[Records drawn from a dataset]
____
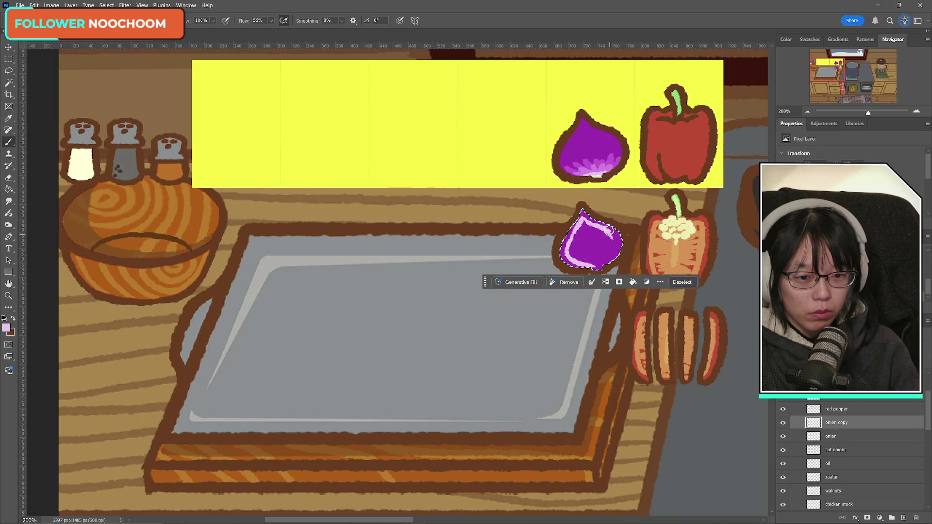
pyautogui.moveTo(598, 227)
pyautogui.mouseDown()
pyautogui.moveTo(617, 241)
pyautogui.moveTo(605, 265)
pyautogui.mouseUp()
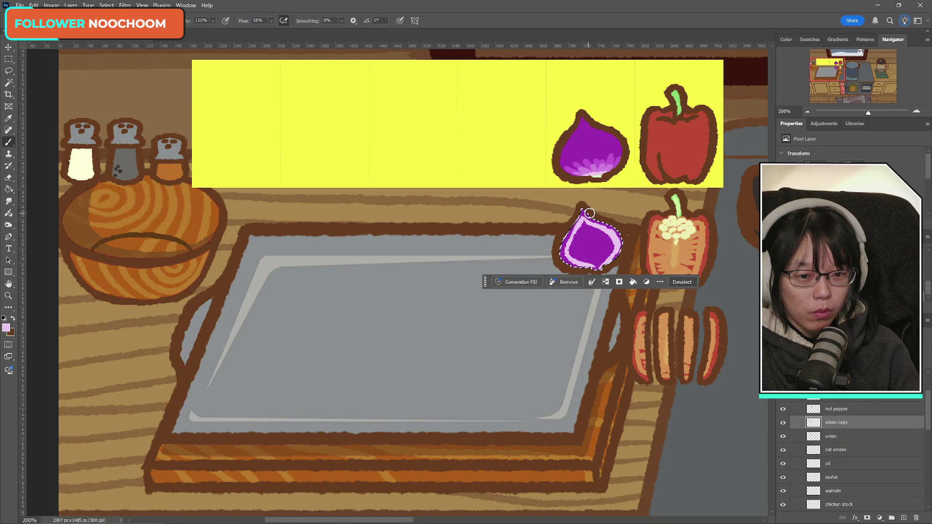
pyautogui.moveTo(593, 221)
pyautogui.mouseDown()
pyautogui.moveTo(577, 238)
pyautogui.moveTo(596, 230)
pyautogui.moveTo(603, 267)
pyautogui.moveTo(586, 261)
pyautogui.moveTo(597, 271)
pyautogui.moveTo(582, 221)
pyautogui.moveTo(602, 256)
pyautogui.mouseUp()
____
◆ REQUIREMENT
If a record holds a picture, leave the picture out and copy the rest exactly.

◆ WRITTEN REPLY
pyautogui.moveTo(598, 227)
pyautogui.mouseDown()
pyautogui.moveTo(617, 241)
pyautogui.moveTo(605, 265)
pyautogui.mouseUp()
pyautogui.moveTo(593, 221)
pyautogui.mouseDown()
pyautogui.moveTo(577, 238)
pyautogui.moveTo(596, 230)
pyautogui.moveTo(603, 267)
pyautogui.moveTo(586, 261)
pyautogui.moveTo(597, 271)
pyautogui.moveTo(582, 221)
pyautogui.moveTo(602, 256)
pyautogui.mouseUp()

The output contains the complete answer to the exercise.